Job :: Copy out the listing that follows, exactly, without its pictures.

Data provided ::
»»

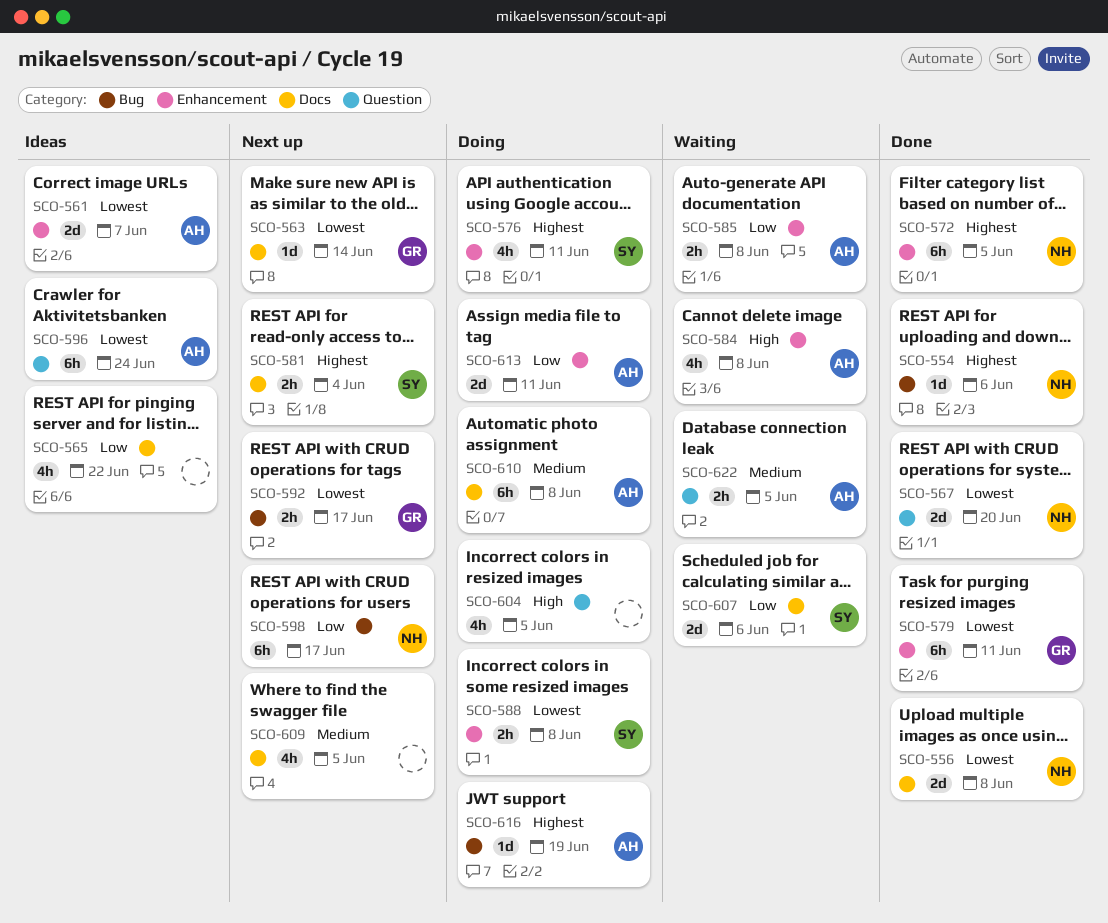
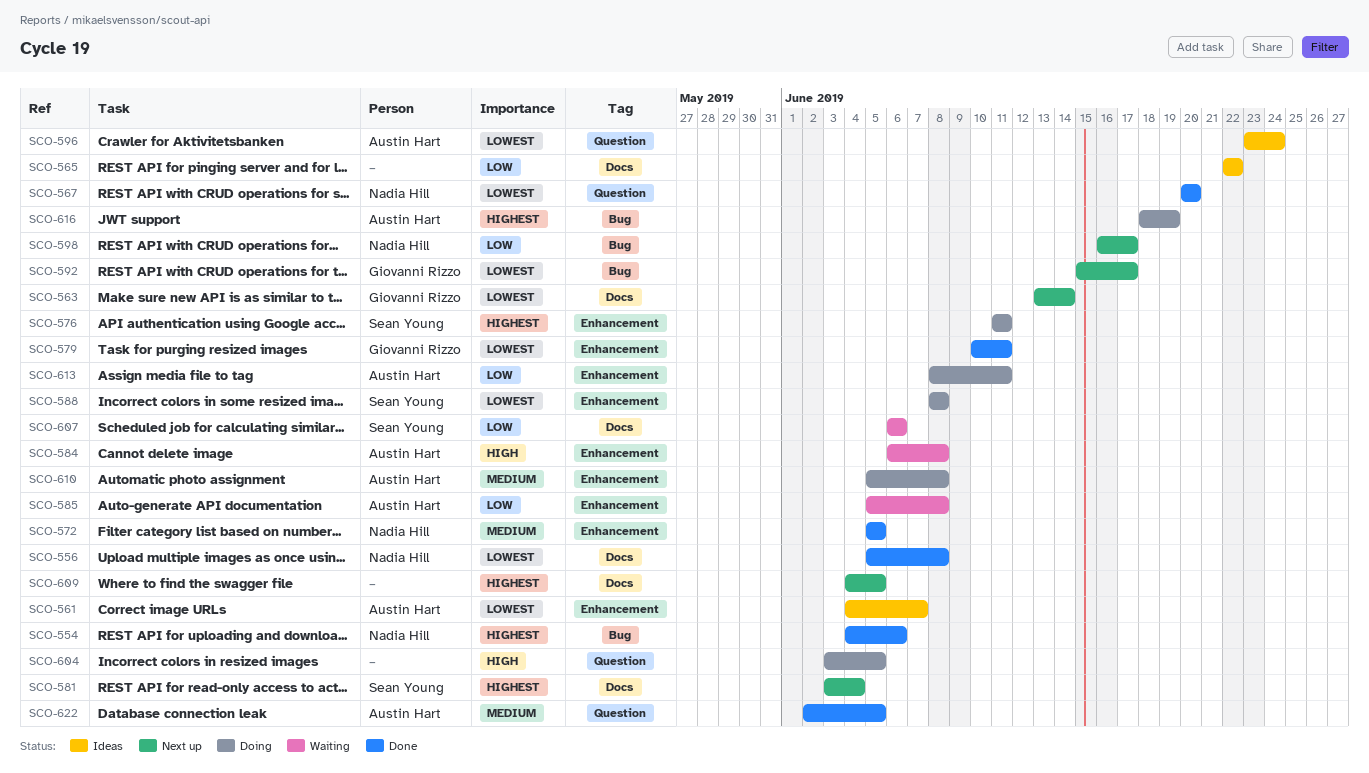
SCO-572, priority: Highest -> Medium
SCO-609, priority: Medium -> Highest
SCO-610, label: Docs -> Enhancement
SCO-622, status: Waiting -> Done

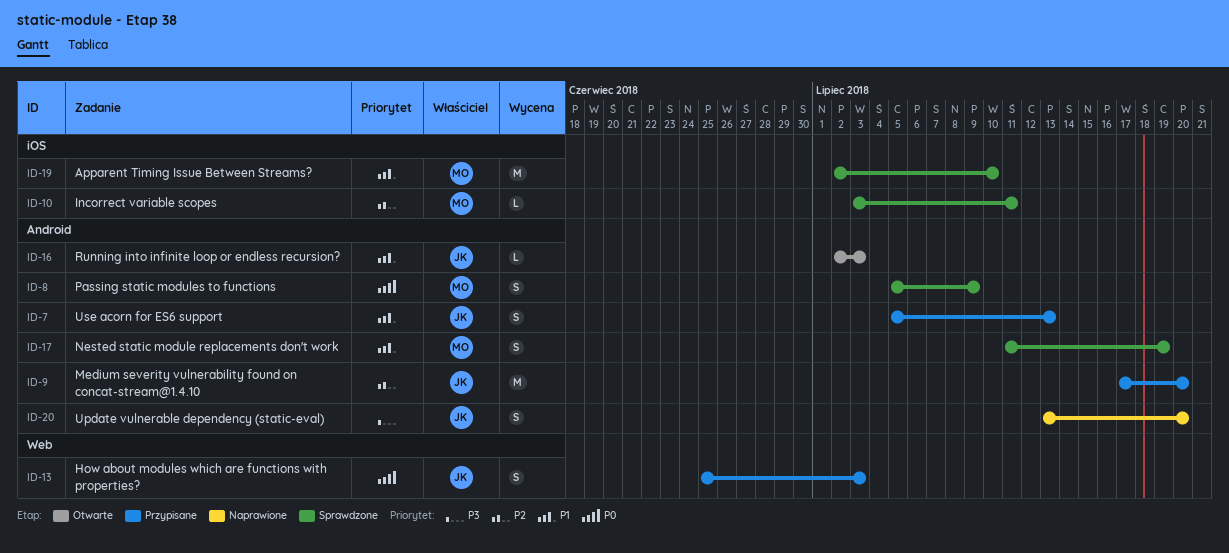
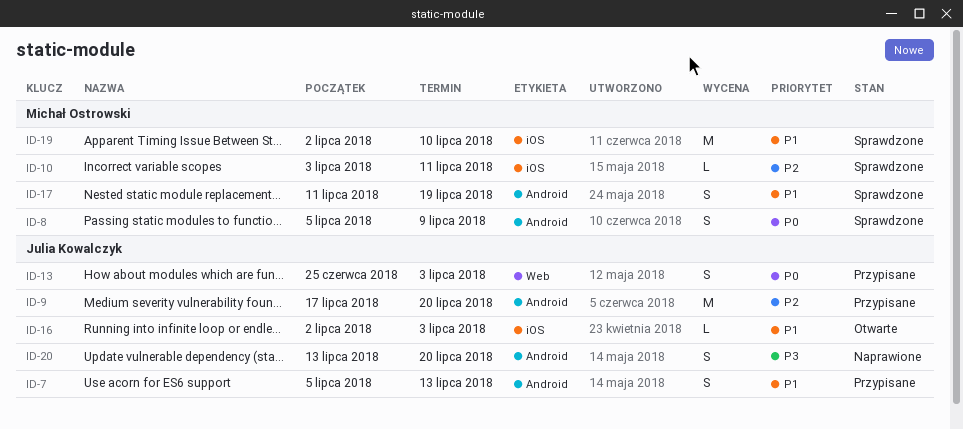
ID-16, label: Android -> iOS

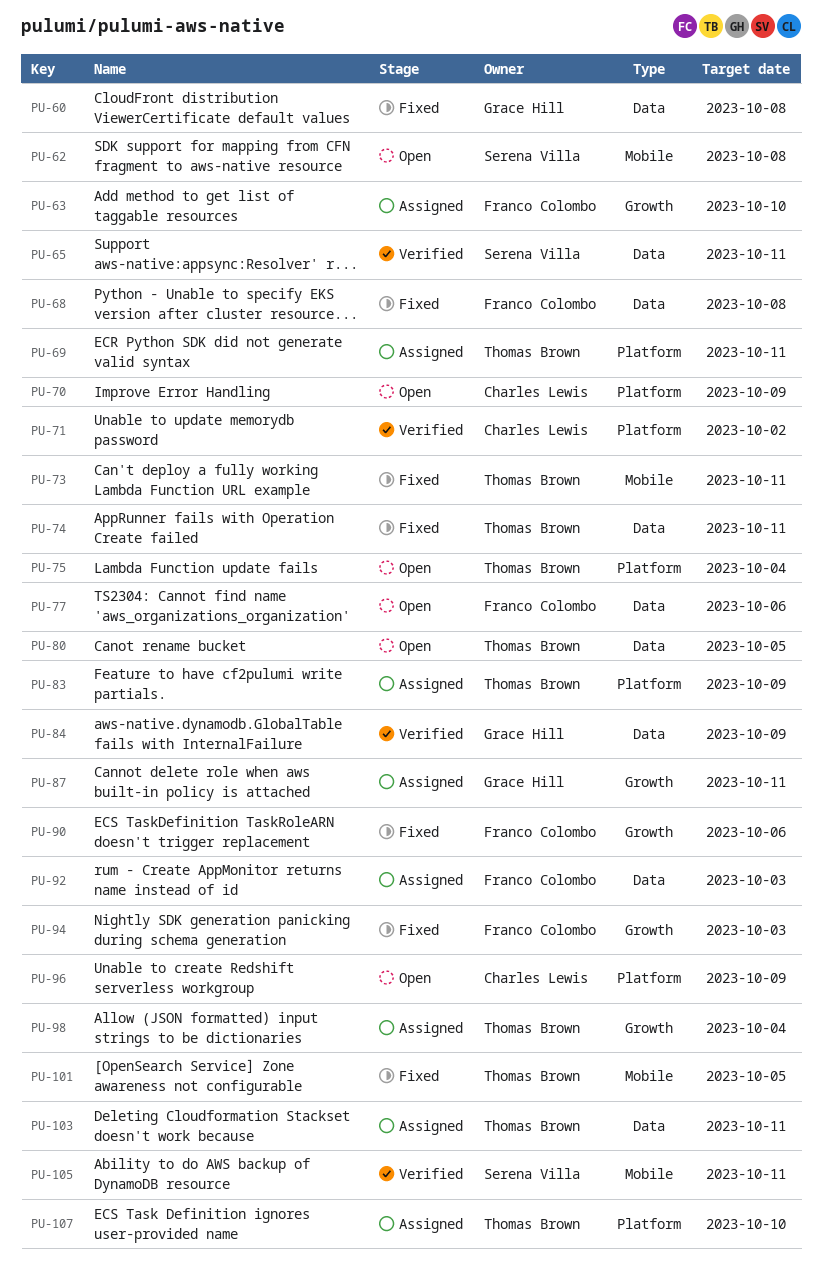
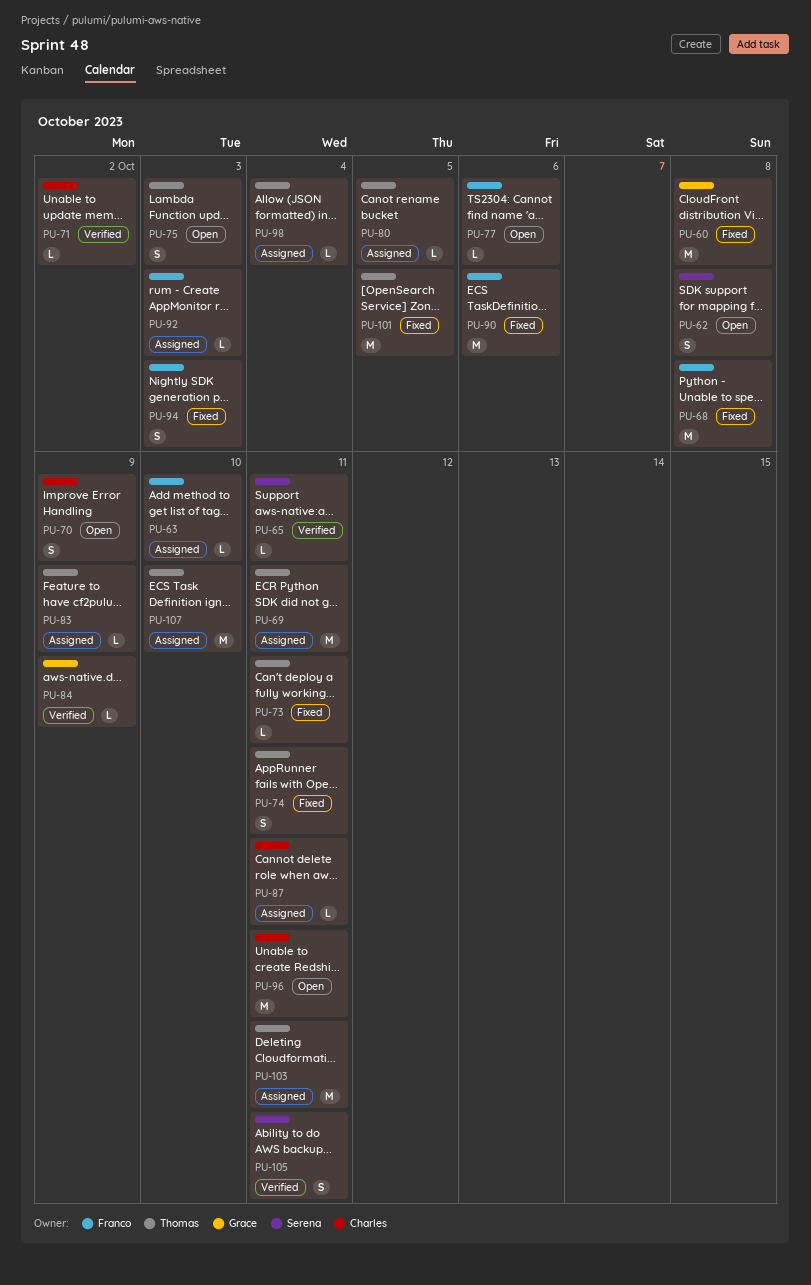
PU-75, due: Oct 4 -> Oct 3
PU-80, status: Open -> Assigned
PU-87, owner: Grace Hill -> Charles Lewis
PU-96, due: Oct 9 -> Oct 11

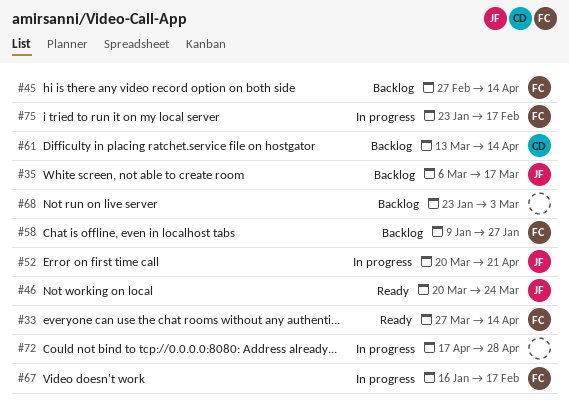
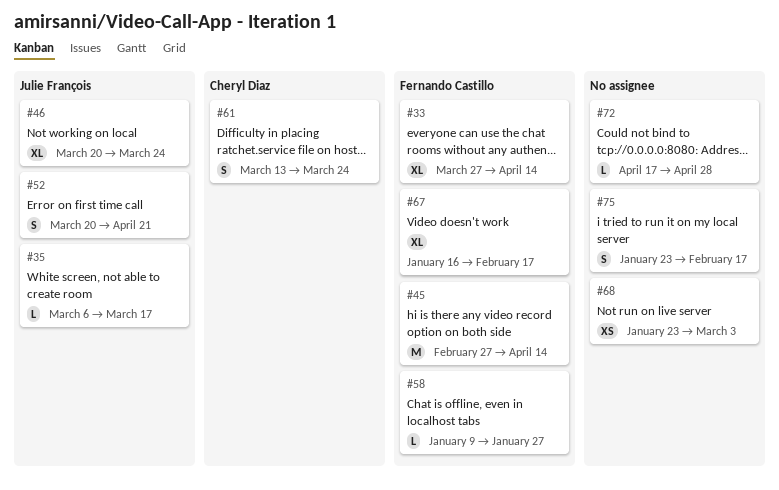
#61, due: Apr 14 -> Mar 24
#75, owner: Fernando Castillo -> none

««

Written reply ::
SCO-572, priority: Highest -> Medium
SCO-609, priority: Medium -> Highest
SCO-610, label: Docs -> Enhancement
SCO-622, status: Waiting -> Done

ID-16, label: Android -> iOS

PU-75, due: Oct 4 -> Oct 3
PU-80, status: Open -> Assigned
PU-87, owner: Grace Hill -> Charles Lewis
PU-96, due: Oct 9 -> Oct 11

#61, due: Apr 14 -> Mar 24
#75, owner: Fernando Castillo -> none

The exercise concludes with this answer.